Lila zat op de veranda met een stuk brood. Ze voelde een aanwezigheid en glimlachte. « Je bent teruggekomen. »
Hij blafte of gromde niet. Hij lag gewoon bij haar voeten.
Elke dag daarna kwam Brutus langs. Lila praatte met hem – over de vogels die ze hoorde, de dromen die ze had en de kleuren die ze zich in gedachten voorstelde.
« Je moet bruin zijn, » zei ze ooit, terwijl ze met haar vingers door zijn vacht streek. « Zoals de warme aarde. Sterk en standvastig. »
Er begon iets te veranderen in Brutus. Zijn gegrom veranderde in een zacht gezoem. Zijn ogen werden zachter. Zijn staart, ooit stijf en afwerend, begon langzaam te kwispelen.
De dorpelingen waren geschokt. Brutus joeg niet langer achter kippen aan en gromde niet meer naar voorbijgangers. Hij volgde Lila overal, als een waakhond.
Mensen keken vanuit hun ramen toe hoe het gevreesde beest achter een klein blind meisje aan draafde, alert en trots.

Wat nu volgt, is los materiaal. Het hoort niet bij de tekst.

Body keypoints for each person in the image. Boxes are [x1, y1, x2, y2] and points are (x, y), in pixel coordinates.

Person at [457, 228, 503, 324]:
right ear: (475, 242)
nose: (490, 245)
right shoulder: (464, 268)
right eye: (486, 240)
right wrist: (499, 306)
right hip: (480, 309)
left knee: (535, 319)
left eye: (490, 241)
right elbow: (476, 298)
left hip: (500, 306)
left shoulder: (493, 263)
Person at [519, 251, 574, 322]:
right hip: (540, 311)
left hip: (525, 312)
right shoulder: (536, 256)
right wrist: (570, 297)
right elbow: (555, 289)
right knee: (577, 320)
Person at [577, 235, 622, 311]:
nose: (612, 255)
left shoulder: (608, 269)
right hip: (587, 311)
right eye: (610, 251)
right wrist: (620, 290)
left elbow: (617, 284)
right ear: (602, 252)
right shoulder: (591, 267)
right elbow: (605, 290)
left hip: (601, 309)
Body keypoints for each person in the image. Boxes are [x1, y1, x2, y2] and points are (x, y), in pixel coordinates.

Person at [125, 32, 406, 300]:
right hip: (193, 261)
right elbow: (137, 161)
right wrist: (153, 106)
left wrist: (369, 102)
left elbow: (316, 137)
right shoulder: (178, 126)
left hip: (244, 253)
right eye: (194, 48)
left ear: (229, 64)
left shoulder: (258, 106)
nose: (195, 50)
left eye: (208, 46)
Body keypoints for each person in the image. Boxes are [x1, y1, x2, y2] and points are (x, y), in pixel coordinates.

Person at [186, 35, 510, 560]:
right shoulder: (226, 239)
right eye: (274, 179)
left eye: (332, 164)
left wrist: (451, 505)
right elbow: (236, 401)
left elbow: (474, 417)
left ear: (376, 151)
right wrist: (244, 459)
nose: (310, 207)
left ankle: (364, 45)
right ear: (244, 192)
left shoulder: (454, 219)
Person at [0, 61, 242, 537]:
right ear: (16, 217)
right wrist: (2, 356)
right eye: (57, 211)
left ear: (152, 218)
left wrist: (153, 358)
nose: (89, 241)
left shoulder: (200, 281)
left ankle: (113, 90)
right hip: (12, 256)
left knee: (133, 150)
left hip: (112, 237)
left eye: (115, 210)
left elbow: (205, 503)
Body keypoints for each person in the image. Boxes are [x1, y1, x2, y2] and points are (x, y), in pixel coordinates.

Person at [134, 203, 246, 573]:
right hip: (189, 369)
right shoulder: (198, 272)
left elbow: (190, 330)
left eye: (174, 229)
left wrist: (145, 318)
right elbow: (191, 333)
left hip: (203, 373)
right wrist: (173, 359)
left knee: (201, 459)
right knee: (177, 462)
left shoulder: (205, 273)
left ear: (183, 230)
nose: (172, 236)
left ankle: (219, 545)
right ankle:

Op een middag stak er plotseling een storm op. Lila, die van school thuiskwam, raakte verdwaald in de stromende regen. Modderig water stroomde door de smalle straatjes. Bomen bogen door en braken.
Brutus voelde haar verdriet en huilde.
En toen rende hij weg.
Ter illustratie.
Hij vond haar vastgeklampt aan een hek, trillend en doorweekt. Zonder aarzelen duwde hij haar zachtjes aan, begeleidde haar met zijn lichaam, stap voor stap, tot ze haar huis bereikte.
Toen de dorpelingen hen zagen – Lila, modderig en veilig, en Brutus, doorweekt maar kalm – zagen ze geen monster meer. Ze zagen een held.
Vanaf die dag veranderde het uitzicht van het dorp.